* _Prompt_
Would you restate every entry that follows, word for word, and leave out the pictures?

* _Recorded information_
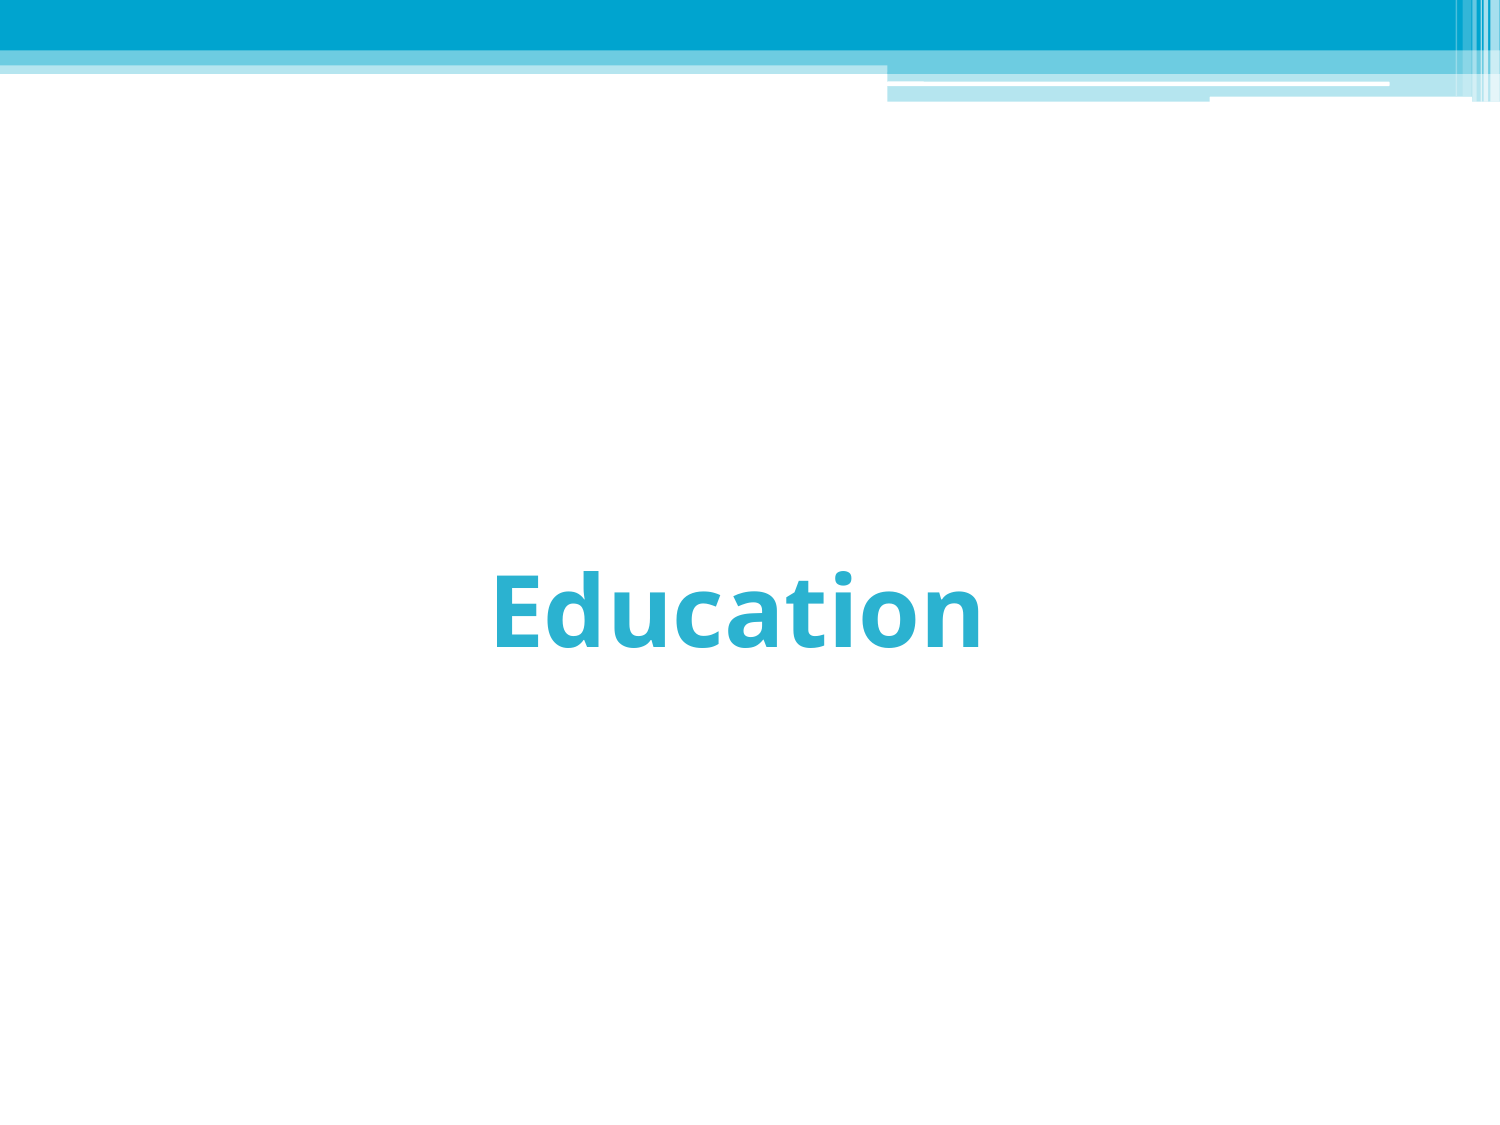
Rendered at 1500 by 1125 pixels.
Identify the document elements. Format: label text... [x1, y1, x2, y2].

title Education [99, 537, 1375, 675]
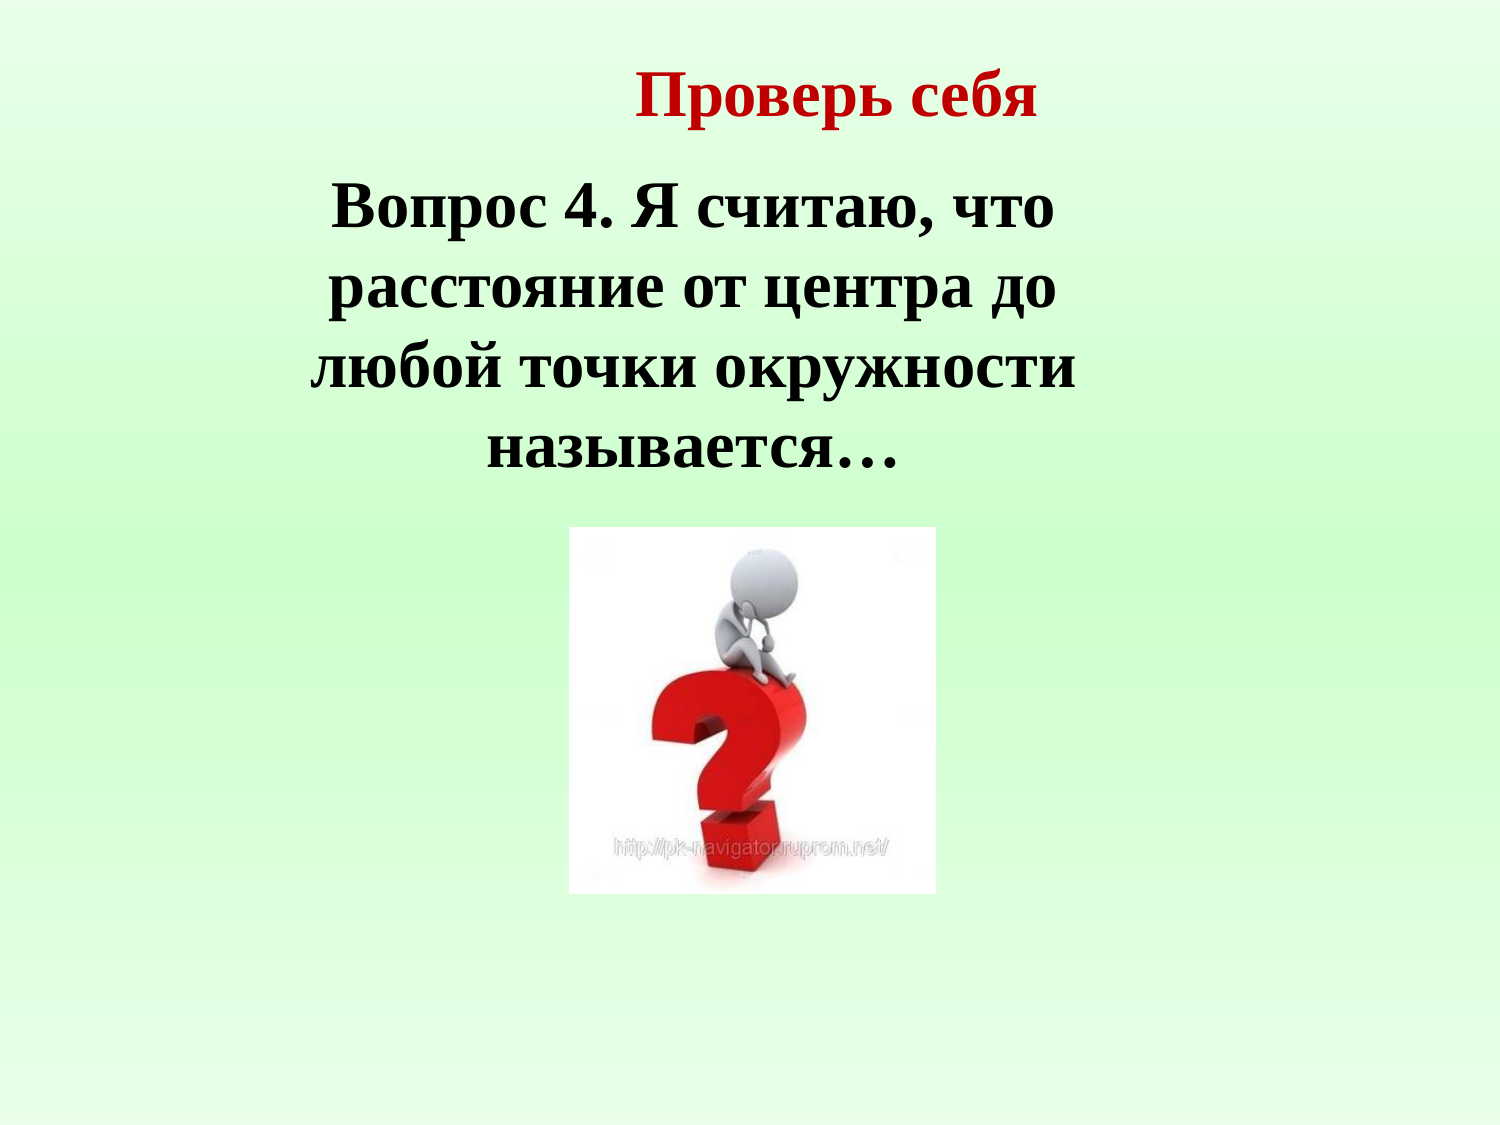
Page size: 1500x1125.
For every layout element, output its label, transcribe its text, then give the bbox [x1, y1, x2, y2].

* _Completed task_
Rendered at 1500 by 1125 pixels.
Identify the document elements. Format: label text... [x1, y1, x2, y2].

title Education [99, 537, 1375, 675]
Page size: 1500x1125.
For every layout element, output its label, transcribe its text, then give the bbox [x1, y1, x2, y2].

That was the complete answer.